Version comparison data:
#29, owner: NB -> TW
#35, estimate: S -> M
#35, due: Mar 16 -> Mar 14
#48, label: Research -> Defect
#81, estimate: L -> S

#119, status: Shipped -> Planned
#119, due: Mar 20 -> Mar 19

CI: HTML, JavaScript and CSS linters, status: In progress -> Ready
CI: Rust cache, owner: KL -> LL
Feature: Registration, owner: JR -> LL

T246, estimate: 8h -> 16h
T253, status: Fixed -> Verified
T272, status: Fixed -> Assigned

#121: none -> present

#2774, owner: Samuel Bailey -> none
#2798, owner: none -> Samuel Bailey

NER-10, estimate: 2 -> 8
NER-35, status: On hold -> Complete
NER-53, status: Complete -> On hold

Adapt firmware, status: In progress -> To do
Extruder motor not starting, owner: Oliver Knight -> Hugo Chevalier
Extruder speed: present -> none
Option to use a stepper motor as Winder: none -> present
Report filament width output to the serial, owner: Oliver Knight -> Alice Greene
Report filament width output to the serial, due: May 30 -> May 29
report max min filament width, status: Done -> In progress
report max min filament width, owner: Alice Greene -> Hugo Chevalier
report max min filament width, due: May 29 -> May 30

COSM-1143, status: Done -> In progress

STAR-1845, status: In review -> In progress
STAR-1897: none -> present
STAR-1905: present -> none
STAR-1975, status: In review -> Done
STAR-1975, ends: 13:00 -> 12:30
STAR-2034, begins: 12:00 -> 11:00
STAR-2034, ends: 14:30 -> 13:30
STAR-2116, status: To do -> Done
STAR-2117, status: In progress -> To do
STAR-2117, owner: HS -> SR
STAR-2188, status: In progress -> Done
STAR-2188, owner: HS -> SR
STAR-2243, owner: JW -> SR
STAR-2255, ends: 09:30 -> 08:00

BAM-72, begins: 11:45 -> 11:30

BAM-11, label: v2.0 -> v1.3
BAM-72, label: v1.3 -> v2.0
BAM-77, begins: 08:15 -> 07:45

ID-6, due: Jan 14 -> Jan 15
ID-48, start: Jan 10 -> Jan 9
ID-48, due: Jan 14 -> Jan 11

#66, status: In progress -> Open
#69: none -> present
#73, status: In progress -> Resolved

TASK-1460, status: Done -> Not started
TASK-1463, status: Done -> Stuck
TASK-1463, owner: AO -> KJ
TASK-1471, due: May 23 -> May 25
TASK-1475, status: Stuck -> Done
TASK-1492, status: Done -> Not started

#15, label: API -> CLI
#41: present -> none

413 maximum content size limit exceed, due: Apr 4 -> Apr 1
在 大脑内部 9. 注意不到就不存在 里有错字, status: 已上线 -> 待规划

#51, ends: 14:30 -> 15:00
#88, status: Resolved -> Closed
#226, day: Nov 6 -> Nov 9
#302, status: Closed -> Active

_ABOUT THIS TASK_
All of the entries are to be transcribed exactly.

_ANSWER TO THIS EXERCISE_
#29, owner: NB -> TW
#35, estimate: S -> M
#35, due: Mar 16 -> Mar 14
#48, label: Research -> Defect
#81, estimate: L -> S

#119, status: Shipped -> Planned
#119, due: Mar 20 -> Mar 19

CI: HTML, JavaScript and CSS linters, status: In progress -> Ready
CI: Rust cache, owner: KL -> LL
Feature: Registration, owner: JR -> LL

T246, estimate: 8h -> 16h
T253, status: Fixed -> Verified
T272, status: Fixed -> Assigned

#121: none -> present

#2774, owner: Samuel Bailey -> none
#2798, owner: none -> Samuel Bailey

NER-10, estimate: 2 -> 8
NER-35, status: On hold -> Complete
NER-53, status: Complete -> On hold

Adapt firmware, status: In progress -> To do
Extruder motor not starting, owner: Oliver Knight -> Hugo Chevalier
Extruder speed: present -> none
Option to use a stepper motor as Winder: none -> present
Report filament width output to the serial, owner: Oliver Knight -> Alice Greene
Report filament width output to the serial, due: May 30 -> May 29
report max min filament width, status: Done -> In progress
report max min filament width, owner: Alice Greene -> Hugo Chevalier
report max min filament width, due: May 29 -> May 30

COSM-1143, status: Done -> In progress

STAR-1845, status: In review -> In progress
STAR-1897: none -> present
STAR-1905: present -> none
STAR-1975, status: In review -> Done
STAR-1975, ends: 13:00 -> 12:30
STAR-2034, begins: 12:00 -> 11:00
STAR-2034, ends: 14:30 -> 13:30
STAR-2116, status: To do -> Done
STAR-2117, status: In progress -> To do
STAR-2117, owner: HS -> SR
STAR-2188, status: In progress -> Done
STAR-2188, owner: HS -> SR
STAR-2243, owner: JW -> SR
STAR-2255, ends: 09:30 -> 08:00

BAM-72, begins: 11:45 -> 11:30

BAM-11, label: v2.0 -> v1.3
BAM-72, label: v1.3 -> v2.0
BAM-77, begins: 08:15 -> 07:45

ID-6, due: Jan 14 -> Jan 15
ID-48, start: Jan 10 -> Jan 9
ID-48, due: Jan 14 -> Jan 11

#66, status: In progress -> Open
#69: none -> present
#73, status: In progress -> Resolved

TASK-1460, status: Done -> Not started
TASK-1463, status: Done -> Stuck
TASK-1463, owner: AO -> KJ
TASK-1471, due: May 23 -> May 25
TASK-1475, status: Stuck -> Done
TASK-1492, status: Done -> Not started

#15, label: API -> CLI
#41: present -> none

413 maximum content size limit exceed, due: Apr 4 -> Apr 1
在 大脑内部 9. 注意不到就不存在 里有错字, status: 已上线 -> 待规划

#51, ends: 14:30 -> 15:00
#88, status: Resolved -> Closed
#226, day: Nov 6 -> Nov 9
#302, status: Closed -> Active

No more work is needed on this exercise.